■ **Что требуется**
Перепишите все приведенные ниже строки в виде нумерованного списка, опустив пустые строки.

■ **Предоставленные данные**

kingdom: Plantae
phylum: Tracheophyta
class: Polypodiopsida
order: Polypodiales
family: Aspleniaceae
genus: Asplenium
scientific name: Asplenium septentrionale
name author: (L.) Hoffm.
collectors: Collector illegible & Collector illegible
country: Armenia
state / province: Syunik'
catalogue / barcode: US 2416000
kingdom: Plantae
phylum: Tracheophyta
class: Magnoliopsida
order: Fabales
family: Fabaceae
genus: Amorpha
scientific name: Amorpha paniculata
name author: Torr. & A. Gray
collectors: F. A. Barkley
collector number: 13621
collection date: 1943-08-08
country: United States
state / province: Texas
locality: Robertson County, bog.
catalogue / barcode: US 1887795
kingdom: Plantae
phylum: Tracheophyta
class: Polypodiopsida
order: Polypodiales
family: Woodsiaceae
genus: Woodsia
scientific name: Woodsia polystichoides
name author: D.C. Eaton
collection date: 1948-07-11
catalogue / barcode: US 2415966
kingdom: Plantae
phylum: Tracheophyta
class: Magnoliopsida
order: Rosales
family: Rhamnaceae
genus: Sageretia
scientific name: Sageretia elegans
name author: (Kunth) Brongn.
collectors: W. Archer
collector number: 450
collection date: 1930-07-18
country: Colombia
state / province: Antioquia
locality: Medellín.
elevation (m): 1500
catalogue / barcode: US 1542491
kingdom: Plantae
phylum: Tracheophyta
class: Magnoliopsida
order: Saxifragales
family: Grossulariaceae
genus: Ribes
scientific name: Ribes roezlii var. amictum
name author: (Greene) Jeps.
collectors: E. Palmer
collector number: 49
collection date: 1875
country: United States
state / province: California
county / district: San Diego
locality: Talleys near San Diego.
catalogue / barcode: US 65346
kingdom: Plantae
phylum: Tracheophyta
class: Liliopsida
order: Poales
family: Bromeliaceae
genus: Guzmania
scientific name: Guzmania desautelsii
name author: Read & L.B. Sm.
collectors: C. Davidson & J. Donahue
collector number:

■ **В ответ**
1. kingdom: Plantae
2. phylum: Tracheophyta
3. class: Polypodiopsida
4. order: Polypodiales
5. family: Aspleniaceae
6. genus: Asplenium
7. scientific name: Asplenium septentrionale
8. name author: (L.) Hoffm.
9. collectors: Collector illegible & Collector illegible
10. country: Armenia
11. state / province: Syunik'
12. catalogue / barcode: US 2416000
13. kingdom: Plantae
14. phylum: Tracheophyta
15. class: Magnoliopsida
16. order: Fabales
17. family: Fabaceae
18. genus: Amorpha
19. scientific name: Amorpha paniculata
20. name author: Torr. & A. Gray
21. collectors: F. A. Barkley
22. collector number: 13621
23. collection date: 1943-08-08
24. country: United States
25. state / province: Texas
26. locality: Robertson County, bog.
27. catalogue / barcode: US 1887795
28. kingdom: Plantae
29. phylum: Tracheophyta
30. class: Polypodiopsida
31. order: Polypodiales
32. family: Woodsiaceae
33. genus: Woodsia
34. scientific name: Woodsia polystichoides
35. name author: D.C. Eaton
36. collection date: 1948-07-11
37. catalogue / barcode: US 2415966
38. kingdom: Plantae
39. phylum: Tracheophyta
40. class: Magnoliopsida
41. order: Rosales
42. family: Rhamnaceae
43. genus: Sageretia
44. scientific name: Sageretia elegans
45. name author: (Kunth) Brongn.
46. collectors: W. Archer
47. collector number: 450
48. collection date: 1930-07-18
49. country: Colombia
50. state / province: Antioquia
51. locality: Medellín.
52. elevation (m): 1500
53. catalogue / barcode: US 1542491
54. kingdom: Plantae
55. phylum: Tracheophyta
56. class: Magnoliopsida
57. order: Saxifragales
58. family: Grossulariaceae
59. genus: Ribes
60. scientific name: Ribes roezlii var. amictum
61. name author: (Greene) Jeps.
62. collectors: E. Palmer
63. collector number: 49
64. collection date: 1875
65. country: United States
66. state / province: California
67. county / district: San Diego
68. locality: Talleys near San Diego.
69. catalogue / barcode: US 65346
70. kingdom: Plantae
71. phylum: Tracheophyta
72. class: Liliopsida
73. order: Poales
74. family: Bromeliaceae
75. genus: Guzmania
76. scientific name: Guzmania desautelsii
77. name author: Read & L.B. Sm.
78. collectors: C. Davidson & J. Donahue
79. collector number:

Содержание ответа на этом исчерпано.